Le Roman
Le Roman épistolaire
Historique :
- Cette forme littéraire émerge en 1669 avec Lettres portugaises de Guilleragues.
- Au XVIII° siècle, on note en Angleterre Richardson avec Clarisse Harlowe, en Allemagne Goethe et Les souffrances du jeune Werther, tandis qu’en France s’impose Montesquieu (Lettres Persanes) puis à la fin du siècle Rousseau (La nouvelle Héloïse) et Laclos (Les Liaisons dangereuses). C’est son apogée.
- Au XIX° siècle, Balzac poursuit perpétue l’utilisation de cette forme (Mémoires de deux jeunes mariées et Le lys dans la vallée)
- Au XX° siècle, le roman épistolaire passe de mode mais quelques auteurs semblent résister comme Marguerite Yourcenar (Alexis ou le Traité du vain combat) et Etienne Vilain (Un automne sans alcool, ou les lettres deviennent des mails).
Intérêts de cette forme :
- L’effet du réel (document authentifiant le récit) et l’effet de recul (renforce par la distance entre le récit et la narration de l’aspect critique).
- La double énonciation permet à l’auteur d’adresser son message aux lecteurs en ayant des intermédiaires (les protagonistes) et l’omniscience permet l’accès à l’ensemble des lettres (tandis que les personnages n’en ont qu’une partie).
- Autres effets : Roman monodique (une voix) permet de rentrer dans l’intimité) tandis que le roman polyphonique fait combiner les styles et les points de vue.
Le personnage du picaro
Le picaro est un terme d’origine espagnol signifiant aventurier et désignant un antihéros jeune, de basse naissance cherchant à faire son chemin dans le monde utilisant la ruse face aux expériences et contraintes matérielles qu’il rencontre.
Souvent écrit à la première personne, le roman picaresque est le récit des aventures de ce picaro, suivant de ce fait l’itinéraire du héros-narrateur. Souvent seul, son histoire traduit une réflexion sur la place de l’individu dans la société et à sa liberté face aux déterminismes sociaux.
Lesage (Gil Blas de Santillane où le héros est d’origine bourgeoise) et Diderot (Jacques le Fataliste et son maître) font la fortune de cette forme au XVIII° siècle, usant de la parodie et du questionnement philosophique.
Au XIX° siècle, il évoluera vers le roman d’apprentissage.
Le personnage du libertin
Le libertinage est un mouvement intellectuel né au XVII° siècle qui se définit par une attitude critique face aux dogmes religieux, une indépendance d’esprit (Théophile de Viau et Cyrano de Bergerac) et une recherche de liberté et de plaisir (Dom Juan de Molière concilie les deux facettes).

* [Consigne a]: Recopiez mot pour mot les lignes des enregistrements en partant de celle qui contient « itie en bekeek na de opening de kunstwerken » et en continuant jusqu'à celle qui contient « Notre panneau de serveur », ces deux lignes comprises. Ne reprenez pas les images dans votre réponse.

* [Jeu de données]:
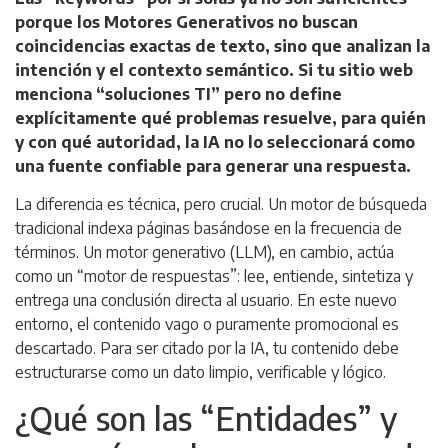
porque los Motores Generativos no buscan
coincidencias exactas de texto, sino que analizan la
intención y el contexto semántico. Si tu sitio web
menciona “soluciones TI” pero no define
explícitamente qué problemas resuelve, para quién
y con qué autoridad, la IA no lo seleccionará como
una fuente confiable para generar una respuesta.
La diferencia es técnica, pero crucial. Un motor de búsqueda
tradicional indexa páginas basándose en la frecuencia de
términos. Un motor generativo (LLM), en cambio, actúa
como un “motor de respuestas”: lee, entiende, sintetiza y
entrega una conclusión directa al usuario. En este nuevo
entorno, el contenido vago o puramente promocional es
descartado. Para ser citado por la IA, tu contenido debe
estructurarse como un dato limpio, verificable y lógico.
¿Qué son las “Entidades” y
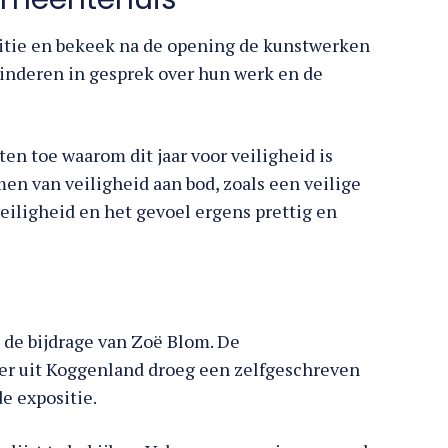
itie en bekeek na de opening de kunstwerken
kinderen in gesprek over hun werk en de
en toe waarom dit jaar voor veiligheid is
n van veiligheid aan bod, zoals een veilige
iligheid en het gevoel ergens prettig en
 de bijdrage van Zoë Blom. De
er uit Koggenland droeg een zelfgeschreven
e expositie.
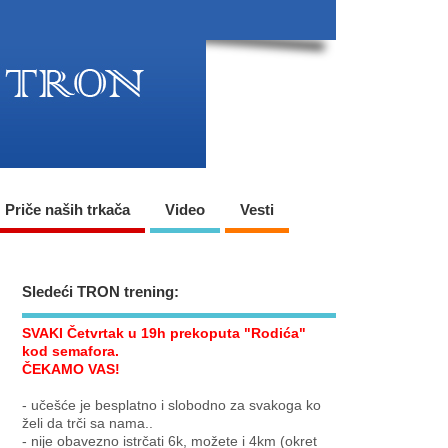
Priče naših trkača
Video
Vesti
Sledeći TRON trening:
SVAKI Četvrtak u 19h prekoputa "Rodića"
kod semafora.
ČEKAMO VAS!
- učešće je besplatno i slobodno za svakoga ko
želi da trči sa nama..
- nije obavezno istrčati 6k, možete i 4km (okret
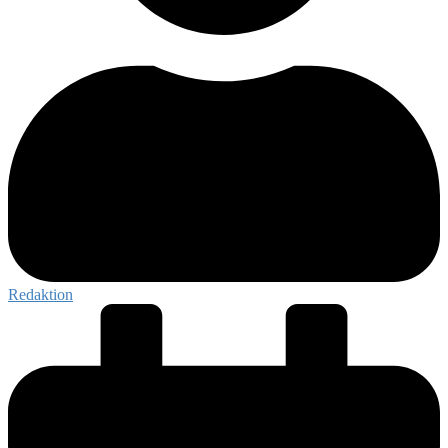
Redaktion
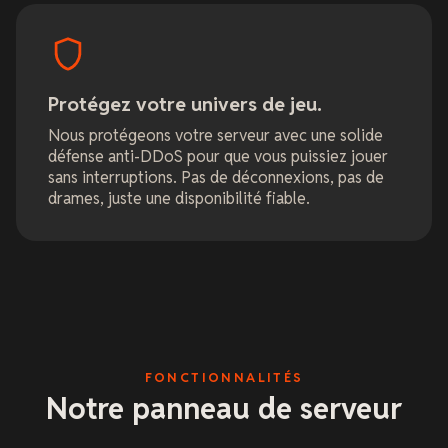
Protégez votre univers de jeu.
Nous protégeons votre serveur avec une solide
défense anti-DDoS pour que vous puissiez jouer
sans interruptions. Pas de déconnexions, pas de
drames, juste une disponibilité fiable.
FONCTIONNALITÉS
Notre panneau de serveur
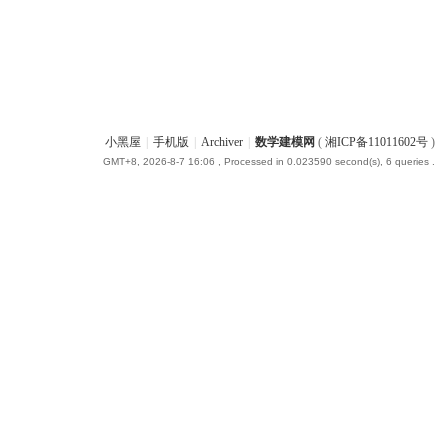
小黑屋
|
手机版
|
Archiver
|
数学建模网
(
湘ICP备11011602号
)
GMT+8, 2026-8-7 16:06
, Processed in 0.023590 second(s), 6 queries .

* [Consigne b]: Résumez le texte étudié en trois phrases.

* [Votre réponse a]:
itie en bekeek na de opening de kunstwerken
kinderen in gesprek over hun werk en de
en toe waarom dit jaar voor veiligheid is
n van veiligheid aan bod, zoals een veilige
iligheid en het gevoel ergens prettig en
 de bijdrage van Zoë Blom. De
er uit Koggenland droeg een zelfgeschreven
e expositie.
Priče naših trkača
Video
Vesti
Sledeći TRON trening:
SVAKI Četvrtak u 19h prekoputa "Rodića"
kod semafora.
ČEKAMO VAS!
- učešće je besplatno i slobodno za svakoga ko
želi da trči sa nama..
- nije obavezno istrčati 6k, možete i 4km (okret
Redaktion
Protégez votre univers de jeu.
Nous protégeons votre serveur avec une solide
défense anti-DDoS pour que vous puissiez jouer
sans interruptions. Pas de déconnexions, pas de
drames, juste une disponibilité fiable.
FONCTIONNALITÉS
Notre panneau de serveur

* [Votre réponse b]: Le roman épistolaire émerge en 1669 avec les Lettres portugaises de Guilleragues et connaît son apogée au XVIIIe siècle, notamment avec Montesquieu, Rousseau et Laclos, avant de passer de mode au XXe siècle. Cette forme produit un effet de réel et de recul, et la double énonciation permet à l'auteur d'adresser son message aux lecteurs par l'intermédiaire des protagonistes. Le picaro est un antihéros jeune et de basse naissance qui use de la ruse pour faire son chemin dans le monde, tandis que le libertinage est un mouvement intellectuel né au XVIIe siècle, marqué par la critique des dogmes religieux, l'indépendance d'esprit et la recherche de liberté et de plaisir.